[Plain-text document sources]
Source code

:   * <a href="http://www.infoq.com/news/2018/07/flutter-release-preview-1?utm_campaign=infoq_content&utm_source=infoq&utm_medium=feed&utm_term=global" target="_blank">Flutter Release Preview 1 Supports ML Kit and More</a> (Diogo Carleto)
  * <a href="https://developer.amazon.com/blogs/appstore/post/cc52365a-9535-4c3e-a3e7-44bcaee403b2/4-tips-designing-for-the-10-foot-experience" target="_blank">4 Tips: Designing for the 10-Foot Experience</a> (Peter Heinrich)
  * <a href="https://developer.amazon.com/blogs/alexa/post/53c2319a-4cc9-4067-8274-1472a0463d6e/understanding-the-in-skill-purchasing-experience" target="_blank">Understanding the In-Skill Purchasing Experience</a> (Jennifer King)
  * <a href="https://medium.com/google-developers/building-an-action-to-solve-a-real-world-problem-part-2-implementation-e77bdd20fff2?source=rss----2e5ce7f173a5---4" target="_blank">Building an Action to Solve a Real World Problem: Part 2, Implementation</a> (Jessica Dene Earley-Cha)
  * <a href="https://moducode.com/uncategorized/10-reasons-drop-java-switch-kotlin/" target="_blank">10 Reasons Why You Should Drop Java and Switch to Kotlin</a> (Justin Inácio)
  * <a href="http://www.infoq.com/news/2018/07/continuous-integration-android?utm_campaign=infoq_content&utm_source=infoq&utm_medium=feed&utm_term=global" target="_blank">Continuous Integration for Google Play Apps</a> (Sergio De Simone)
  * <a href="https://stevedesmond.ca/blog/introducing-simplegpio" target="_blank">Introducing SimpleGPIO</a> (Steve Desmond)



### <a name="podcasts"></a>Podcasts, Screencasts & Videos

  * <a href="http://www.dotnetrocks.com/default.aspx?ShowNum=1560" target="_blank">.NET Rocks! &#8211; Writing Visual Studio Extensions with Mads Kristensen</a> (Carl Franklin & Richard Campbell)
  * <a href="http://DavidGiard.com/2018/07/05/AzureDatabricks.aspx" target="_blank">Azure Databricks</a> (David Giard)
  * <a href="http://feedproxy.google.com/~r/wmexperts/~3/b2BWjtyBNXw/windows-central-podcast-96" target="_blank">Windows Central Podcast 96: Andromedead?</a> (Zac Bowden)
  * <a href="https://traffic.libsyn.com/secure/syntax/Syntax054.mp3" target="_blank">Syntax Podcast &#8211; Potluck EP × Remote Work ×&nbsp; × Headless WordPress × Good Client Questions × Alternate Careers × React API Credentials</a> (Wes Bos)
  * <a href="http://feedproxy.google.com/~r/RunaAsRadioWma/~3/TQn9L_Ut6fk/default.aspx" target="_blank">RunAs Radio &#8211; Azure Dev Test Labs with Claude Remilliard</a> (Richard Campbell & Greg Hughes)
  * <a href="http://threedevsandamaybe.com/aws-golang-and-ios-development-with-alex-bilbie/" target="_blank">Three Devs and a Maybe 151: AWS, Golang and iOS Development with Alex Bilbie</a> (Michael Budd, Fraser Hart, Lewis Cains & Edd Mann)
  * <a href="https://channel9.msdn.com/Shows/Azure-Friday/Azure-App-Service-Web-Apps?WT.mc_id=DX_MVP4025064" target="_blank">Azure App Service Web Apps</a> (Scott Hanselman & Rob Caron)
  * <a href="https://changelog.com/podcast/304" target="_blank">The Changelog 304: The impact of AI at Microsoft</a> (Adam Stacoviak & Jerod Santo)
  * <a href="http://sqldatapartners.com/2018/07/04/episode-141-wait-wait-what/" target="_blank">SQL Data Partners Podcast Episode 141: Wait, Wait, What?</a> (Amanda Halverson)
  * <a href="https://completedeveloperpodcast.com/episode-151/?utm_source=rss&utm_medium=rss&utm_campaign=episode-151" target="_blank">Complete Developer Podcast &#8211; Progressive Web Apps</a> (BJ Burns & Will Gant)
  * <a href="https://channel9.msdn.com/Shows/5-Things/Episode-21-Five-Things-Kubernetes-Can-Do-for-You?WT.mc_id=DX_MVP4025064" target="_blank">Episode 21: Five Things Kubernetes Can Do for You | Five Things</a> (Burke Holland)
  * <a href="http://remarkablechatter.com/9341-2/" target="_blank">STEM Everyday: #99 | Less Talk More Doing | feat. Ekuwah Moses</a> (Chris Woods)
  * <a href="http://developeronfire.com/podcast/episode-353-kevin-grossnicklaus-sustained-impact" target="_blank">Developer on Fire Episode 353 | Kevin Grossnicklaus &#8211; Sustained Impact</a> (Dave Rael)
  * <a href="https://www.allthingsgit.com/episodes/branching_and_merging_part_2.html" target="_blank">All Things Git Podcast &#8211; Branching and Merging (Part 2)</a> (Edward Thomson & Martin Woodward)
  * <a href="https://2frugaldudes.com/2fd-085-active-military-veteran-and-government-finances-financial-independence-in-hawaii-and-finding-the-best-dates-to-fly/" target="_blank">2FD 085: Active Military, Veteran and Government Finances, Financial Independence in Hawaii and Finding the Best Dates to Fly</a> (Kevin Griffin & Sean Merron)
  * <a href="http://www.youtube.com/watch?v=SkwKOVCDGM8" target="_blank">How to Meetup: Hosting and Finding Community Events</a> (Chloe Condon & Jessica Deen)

* **Aim of the task**
Substitute "Plugins" for "Extensions" in the lines from the one with "Franklin & Richard Campbell)" up to and including the one with "Databricks</a> (David Giard)", and write out only those lines again with nothing else changed.

* **Task result**
  * <a href="http://www.dotnetrocks.com/default.aspx?ShowNum=1560" target="_blank">.NET Rocks! &#8211; Writing Visual Studio Plugins with Mads Kristensen</a> (Carl Franklin & Richard Campbell)
  * <a href="http://DavidGiard.com/2018/07/05/AzureDatabricks.aspx" target="_blank">Azure Databricks</a> (David Giard)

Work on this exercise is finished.